For three of them though there’s something more than money on the line. It’s a path to World Poker Tour history. And for each of them, that path and the end result are different.

Chad Eveslage, Gediminas Uselis, and Brian Altman, all current WPT Champions Club members, will be playing with the opportunity to add another WPT title to their resume, a title that would be uniquely special for each.

Sitting second in chips is Eveslage. Already a two-time champion, Eveslage has more than $2.2 million in earnings from the World Poker Tour alone – almost half of which he earned just last month by taking down the WPT Five Diamond World Poker Classic. If Eveslage is able to overtake Andrew Wilson, who is sitting with a very healthy overnight chip lead, he will book back-to-back Main Tour wins within the same season – becoming just the third player in history, joining Anthony Zinno (Season XII) and Darren Elias (Season XIV) to accomplish this feat.

For the poker historians out there, it’s true there have been other back-to-back close calls in the past. Art Papazyan won back-to-back events…that he played in. During Season XVI Papazyan took down WPT Legends of Poker and WPT Maryland at Live! Casino in the course of a couple of months. However, there was a stop at Borgata in between. 

Marvin Rettenmaier also booked back-to-back victories back in 2012. However, his two wins, while in subsequent events, spanned two seasons. He took home the WPT World Championship, the finale of Season X. He then came back months later and picked up his second WPT title in the opener of Season XI, WPT Merit Cyprus Classic.
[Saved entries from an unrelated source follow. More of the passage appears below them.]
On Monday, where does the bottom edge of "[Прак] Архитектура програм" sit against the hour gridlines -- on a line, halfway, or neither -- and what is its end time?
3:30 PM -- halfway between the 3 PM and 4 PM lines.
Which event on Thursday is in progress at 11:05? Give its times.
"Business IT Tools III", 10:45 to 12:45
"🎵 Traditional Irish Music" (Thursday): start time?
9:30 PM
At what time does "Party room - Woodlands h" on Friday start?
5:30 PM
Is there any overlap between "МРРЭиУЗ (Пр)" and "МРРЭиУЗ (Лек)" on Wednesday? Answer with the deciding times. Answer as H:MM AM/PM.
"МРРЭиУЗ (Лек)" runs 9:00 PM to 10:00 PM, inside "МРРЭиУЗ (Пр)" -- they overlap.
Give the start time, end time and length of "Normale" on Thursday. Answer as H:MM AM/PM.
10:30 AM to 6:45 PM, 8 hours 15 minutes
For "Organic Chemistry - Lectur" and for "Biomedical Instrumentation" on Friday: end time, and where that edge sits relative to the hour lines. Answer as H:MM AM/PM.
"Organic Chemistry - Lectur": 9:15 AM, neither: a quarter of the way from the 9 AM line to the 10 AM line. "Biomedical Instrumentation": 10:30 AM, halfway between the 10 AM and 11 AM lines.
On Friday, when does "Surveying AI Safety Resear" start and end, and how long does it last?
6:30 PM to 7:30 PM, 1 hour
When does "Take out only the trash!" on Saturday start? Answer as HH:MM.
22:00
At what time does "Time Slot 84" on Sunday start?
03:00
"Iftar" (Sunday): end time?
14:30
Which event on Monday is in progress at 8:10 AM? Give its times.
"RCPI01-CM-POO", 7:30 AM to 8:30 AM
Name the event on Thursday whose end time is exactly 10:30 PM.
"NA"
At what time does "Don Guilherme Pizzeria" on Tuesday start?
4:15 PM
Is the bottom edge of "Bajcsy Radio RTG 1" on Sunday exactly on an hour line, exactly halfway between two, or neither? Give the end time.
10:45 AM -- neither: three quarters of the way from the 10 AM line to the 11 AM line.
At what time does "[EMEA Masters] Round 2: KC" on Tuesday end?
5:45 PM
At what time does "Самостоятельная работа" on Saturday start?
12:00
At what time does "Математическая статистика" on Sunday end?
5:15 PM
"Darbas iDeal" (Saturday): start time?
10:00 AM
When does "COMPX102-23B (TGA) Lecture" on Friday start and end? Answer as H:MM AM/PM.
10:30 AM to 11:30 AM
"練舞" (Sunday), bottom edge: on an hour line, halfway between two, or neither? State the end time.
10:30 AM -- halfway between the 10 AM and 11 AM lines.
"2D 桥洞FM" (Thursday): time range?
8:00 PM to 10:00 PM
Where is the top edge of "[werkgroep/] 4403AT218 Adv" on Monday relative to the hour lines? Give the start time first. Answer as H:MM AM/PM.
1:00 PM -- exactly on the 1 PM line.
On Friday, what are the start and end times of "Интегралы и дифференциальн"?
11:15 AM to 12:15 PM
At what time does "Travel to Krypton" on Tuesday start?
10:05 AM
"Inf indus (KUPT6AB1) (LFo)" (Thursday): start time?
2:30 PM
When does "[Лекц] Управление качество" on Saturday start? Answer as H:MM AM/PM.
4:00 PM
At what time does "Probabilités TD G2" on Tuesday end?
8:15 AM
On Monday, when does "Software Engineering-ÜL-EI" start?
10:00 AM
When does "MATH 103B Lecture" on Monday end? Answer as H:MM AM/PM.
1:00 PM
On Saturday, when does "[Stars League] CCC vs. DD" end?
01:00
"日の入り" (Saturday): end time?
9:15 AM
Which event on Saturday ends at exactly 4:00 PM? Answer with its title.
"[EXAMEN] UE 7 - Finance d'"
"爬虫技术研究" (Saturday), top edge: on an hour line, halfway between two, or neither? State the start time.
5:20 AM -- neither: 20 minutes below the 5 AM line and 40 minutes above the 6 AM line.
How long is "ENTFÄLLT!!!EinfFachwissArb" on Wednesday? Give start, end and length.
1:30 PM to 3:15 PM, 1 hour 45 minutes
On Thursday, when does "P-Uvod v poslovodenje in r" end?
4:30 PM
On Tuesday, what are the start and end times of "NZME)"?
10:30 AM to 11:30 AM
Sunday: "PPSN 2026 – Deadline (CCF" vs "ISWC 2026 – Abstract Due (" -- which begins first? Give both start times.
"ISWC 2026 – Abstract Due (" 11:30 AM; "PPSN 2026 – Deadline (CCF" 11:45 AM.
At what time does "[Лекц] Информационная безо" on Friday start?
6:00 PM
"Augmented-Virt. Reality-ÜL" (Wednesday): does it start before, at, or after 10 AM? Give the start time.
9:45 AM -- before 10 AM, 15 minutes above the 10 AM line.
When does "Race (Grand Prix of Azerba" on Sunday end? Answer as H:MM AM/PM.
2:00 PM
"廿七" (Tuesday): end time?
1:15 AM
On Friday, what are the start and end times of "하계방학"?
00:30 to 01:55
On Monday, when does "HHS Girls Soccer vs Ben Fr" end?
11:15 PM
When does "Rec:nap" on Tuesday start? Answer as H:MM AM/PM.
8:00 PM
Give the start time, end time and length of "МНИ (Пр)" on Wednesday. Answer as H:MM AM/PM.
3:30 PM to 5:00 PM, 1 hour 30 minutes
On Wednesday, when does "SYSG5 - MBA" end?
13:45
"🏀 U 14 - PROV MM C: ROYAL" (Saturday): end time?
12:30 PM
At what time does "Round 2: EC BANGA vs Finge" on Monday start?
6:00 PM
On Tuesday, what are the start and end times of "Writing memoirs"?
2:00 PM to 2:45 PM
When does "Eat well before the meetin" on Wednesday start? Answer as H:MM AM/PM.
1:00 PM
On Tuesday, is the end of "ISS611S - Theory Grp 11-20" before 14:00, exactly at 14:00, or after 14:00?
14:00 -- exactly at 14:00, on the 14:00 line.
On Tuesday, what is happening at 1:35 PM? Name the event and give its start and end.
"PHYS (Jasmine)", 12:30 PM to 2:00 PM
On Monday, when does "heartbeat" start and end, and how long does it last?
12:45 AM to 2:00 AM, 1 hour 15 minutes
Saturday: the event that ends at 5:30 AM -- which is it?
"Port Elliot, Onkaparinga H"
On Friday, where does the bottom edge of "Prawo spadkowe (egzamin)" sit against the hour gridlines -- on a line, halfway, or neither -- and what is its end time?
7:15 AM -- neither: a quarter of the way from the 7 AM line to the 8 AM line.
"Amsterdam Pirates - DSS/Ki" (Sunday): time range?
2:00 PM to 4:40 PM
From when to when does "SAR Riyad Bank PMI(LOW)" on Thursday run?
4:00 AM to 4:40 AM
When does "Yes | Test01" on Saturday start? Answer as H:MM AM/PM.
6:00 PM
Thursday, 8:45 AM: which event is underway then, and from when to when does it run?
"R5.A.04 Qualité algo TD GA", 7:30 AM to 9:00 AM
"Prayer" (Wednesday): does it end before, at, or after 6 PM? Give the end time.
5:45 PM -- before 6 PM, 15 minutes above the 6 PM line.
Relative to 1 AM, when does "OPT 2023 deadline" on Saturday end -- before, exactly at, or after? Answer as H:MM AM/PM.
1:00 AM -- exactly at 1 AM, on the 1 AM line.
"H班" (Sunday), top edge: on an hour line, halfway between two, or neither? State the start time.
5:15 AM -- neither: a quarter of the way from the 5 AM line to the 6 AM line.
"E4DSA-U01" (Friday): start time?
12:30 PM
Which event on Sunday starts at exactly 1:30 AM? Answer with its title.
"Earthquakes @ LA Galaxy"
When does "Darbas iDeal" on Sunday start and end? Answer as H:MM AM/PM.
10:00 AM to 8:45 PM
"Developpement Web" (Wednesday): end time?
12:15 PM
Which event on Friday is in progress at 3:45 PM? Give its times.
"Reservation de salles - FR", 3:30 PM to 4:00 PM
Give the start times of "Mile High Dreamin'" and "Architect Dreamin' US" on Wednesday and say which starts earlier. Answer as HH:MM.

A place in history of of its own.

If Eveslage navigates his way to the win, he’ll soar to more than $7.5 million in total career live earnings and become a three-time champ, just the seventh three-time champion in 20 years of the Tour.

Uselis is also looking for back-to-back wins – but in his case, it’s for the same event. Just last year, in the record-setting WPT RRPO field of Season XIX, the Lithuanian grinder bested eventual WPT Player of the Year Jake Ferro in heads-up play en route to defeating the 1,566-entry field. He walked with $778,490 – a career-high score.

Now, with just six players left, Uselis has put himself in a position to not only best his previous high score but grab his second WPT title in the same event in which he won his first. Uselis, currently sitting fifth in chips (with right around 20 big blinds) would become the first player to essentially defend his title and only the second player to ever win the same event twice. The only other player to do the latter…

Brian Altman. Altman, a three-time World Poker Tour champion and former WPT Player of the Year, with more than $2.8 million in WPT earnings is looking to break through into a new stratosphere and open up the race to become the first player to five WPT titles.

It’s been roughly five years since Elias captured his record-breaking fourth WPT Main Tour title, an achievement that’s labeled him by some as the WPT G.O.A.T. Since that time he’s found plenty of opportunity to record his fifth win, including a runner-up finish right here in Season XX at the WPT Seminole Hard Rock Poker Showdown. However, it hasn’t happened just yet. But during that time, Elias has kept that lead ahead of a handful of challengers: Anthony Zinno, Eric Afriat, Chino Rheem, Gus Hansen, Carlos Mortensen, and Altman.

Altman, sitting third in chips right behind Eveslage, is at his first WPT final table since the last time he took home a title.

“There’s something that feels really nice about having three titles under my belt and being so close, really just one tournament away, from getting number four,” Altman said back in 2021. “That could happen next tournament, it could be years, it could never happen.”

Well, he’s going to have the opportunity to make it happen on Wednesday.

All of that potential history is exciting to think about but here are three other very tough players in contention who are looking to write some history of their own.

Wilson (above) holds an enormous chip lead over the final six. With more than $620,000 in live earnings, and a healthy online resume to add to it, the UK-based grinder is poised to break through with his first recorded major. He’s finished runner-up for both an online WSOP bracelet and a live one in Las Vegas in the past two years. He scored second again in an EPT side event in 2022, so there’s no doubt he’s looking to advance his position and add his name to the Mike Sexton WPT Champions Cup

Then there’s Joshua Kay, a PokerStars LAPT champion with more than $2.2 million in tournament earnings and tons of WPT experience. Don’t count out the short-stacked, Robel Andemichael, who finished runner-up in Season XIX record-setting WPT Lucky Hearts Poker Open.

Any way you look at it, history will be made at the WPT Seminole Rock ’N’ Roll Poker Open. Tune in to the livestreamed final table at 2:30 pm ET.